Weitere Entscheidungen stehen an

Heute Nacht ab 4 Uhr morgens  hab ich mich nun dem nächsten Entscheidungsblock gewidmet. Nicht, das ich das so geplant hatte. Nein – eigentlich wollte ich nur ausschlafen. Aber die Gedanken ließen sich nicht stoppen.

Fragenkatalog:

1.      Bleib ich bei meinem jetzigen Job?

2.      Wenn ja – was muss sich ändern?

3.      Wenn nein- was für eine Art Job möchte ich dann machen (in meinem Beruf gibt es verschiede Ausprägungen)?

4.      Und wo soll der Job dann sein? In welcher Stadt / In welchem Bundesland?

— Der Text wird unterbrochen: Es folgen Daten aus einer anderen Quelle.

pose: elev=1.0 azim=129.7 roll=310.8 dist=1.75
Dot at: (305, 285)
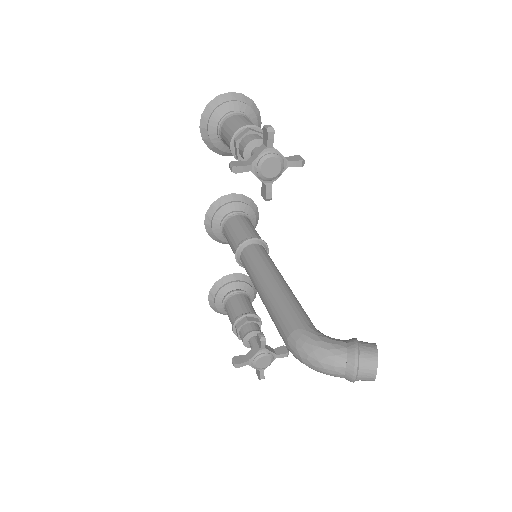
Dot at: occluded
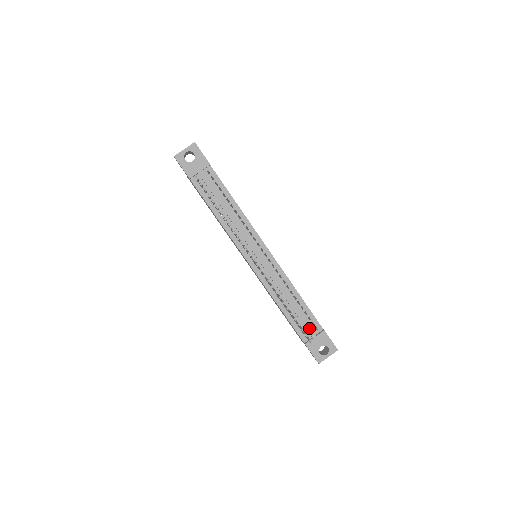
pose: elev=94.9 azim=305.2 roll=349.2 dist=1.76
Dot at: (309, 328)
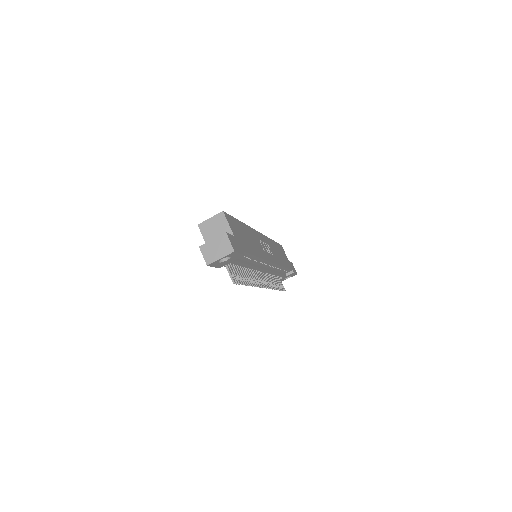
Dot at: (283, 276)
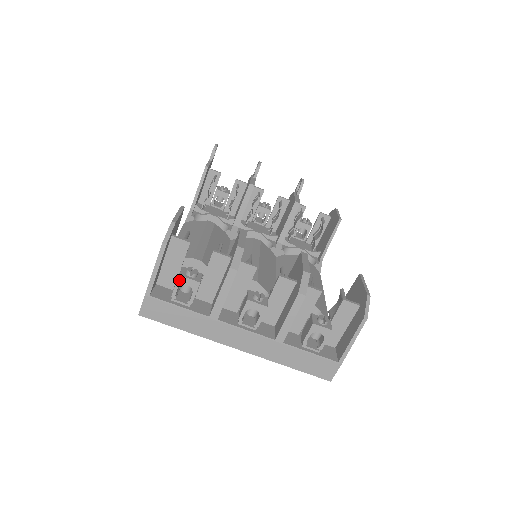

5.      Und wo möchte ich dann leben? In einer Stadt / Auf dem Land?

6.      Und wieviel Geld müsste ich verdienen, damit ich zufrieden bin?

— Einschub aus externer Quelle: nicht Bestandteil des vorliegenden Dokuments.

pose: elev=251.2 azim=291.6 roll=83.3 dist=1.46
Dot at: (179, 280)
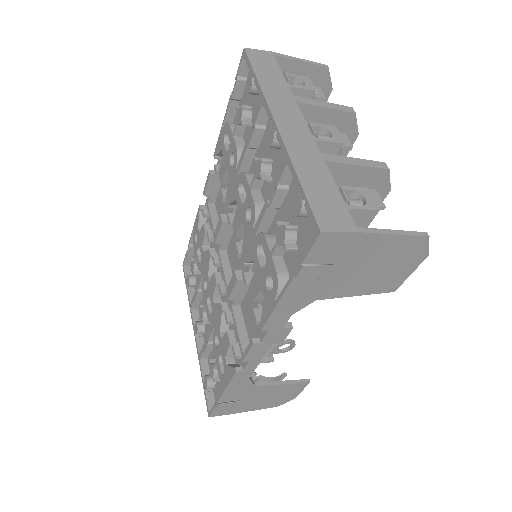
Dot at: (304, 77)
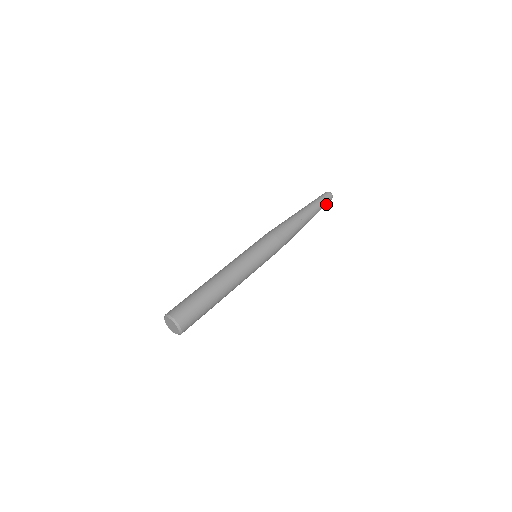
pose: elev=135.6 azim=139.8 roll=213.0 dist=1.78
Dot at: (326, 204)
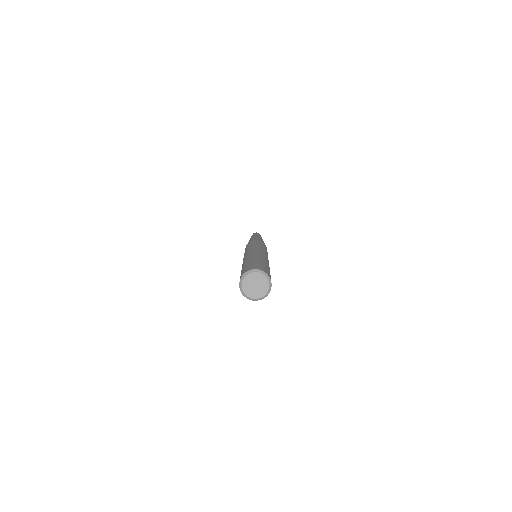
Dot at: occluded
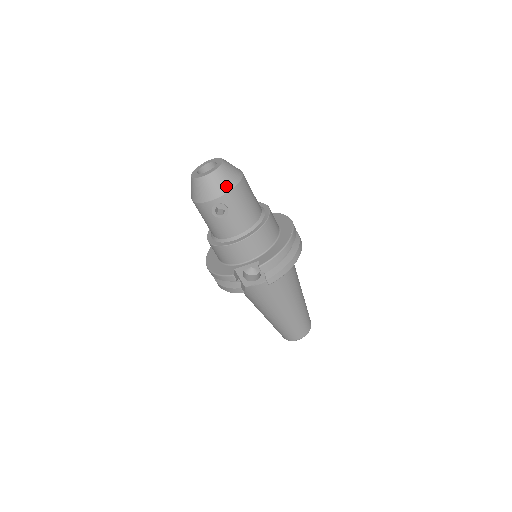
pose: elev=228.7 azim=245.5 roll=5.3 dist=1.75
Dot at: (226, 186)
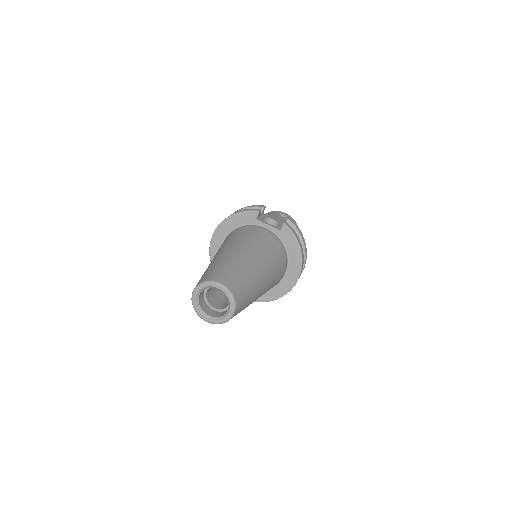
Dot at: occluded
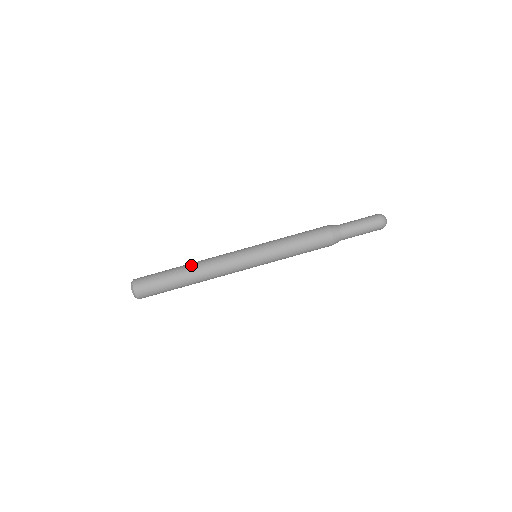
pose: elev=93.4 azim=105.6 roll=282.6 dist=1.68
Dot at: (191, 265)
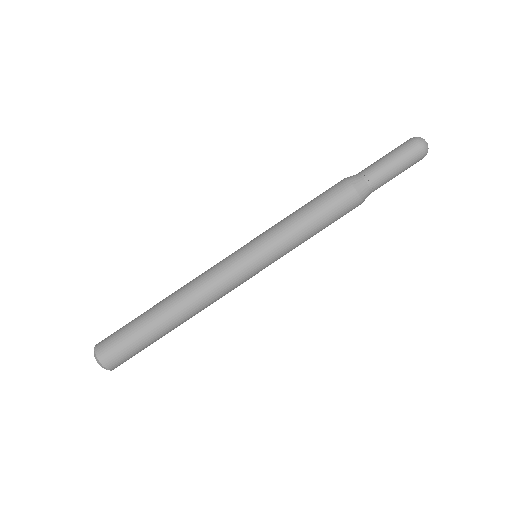
Dot at: (173, 310)
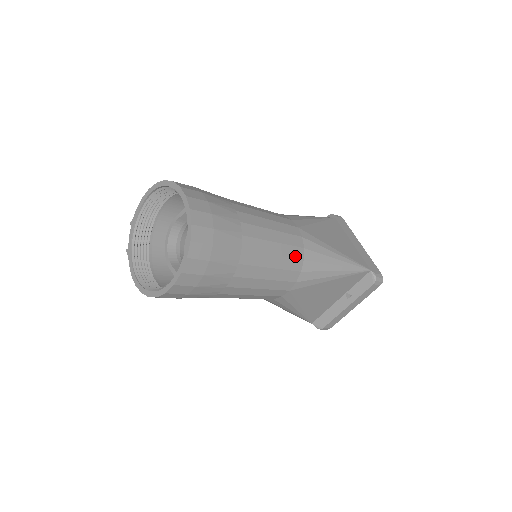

Um 7 Uhr bin ich dann aufgestanden und hab den Computer angeworfen….hab mal die einschlägigen Job-Portale durch geschaut und mich mit dem Jobangebot in den von mir bevorzugten Regionen vertraut gemacht.

Damit hab ich gerechnet – so ein Wechsel, wie in meinem Fall, ist mit Einbußen beim Einkommen verbunden…hier im Rhein-Main-Gebiet sind die Gehälter um mindestens 1/3 höher als im Rest der Republik…dazu schlägt auch meine langjährige Firmen-Zugehörigkeit auf meinen Lohnzettel durch. Okay – aber dazu sind vor allem die Mieten hier auch echt happig.

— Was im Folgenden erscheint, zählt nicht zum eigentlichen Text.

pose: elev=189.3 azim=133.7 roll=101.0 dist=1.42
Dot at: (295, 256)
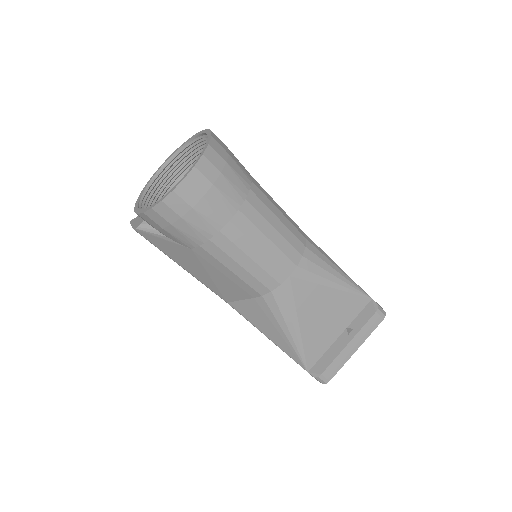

Bevor ich aber das Thema Jobwechsel weiter verfolge muss ich noch etwas  Elementares klären…WANN kann ich eigentlich einen neuen Job antreten. Also her mit meinem Anstellungsvertrag und  siehe da – gar nicht so leicht zu durchschauen, da haben die ja einen schönen Mischmasch zwischen vertraglicher und gesetzlicher Kündigungsfrist gemacht.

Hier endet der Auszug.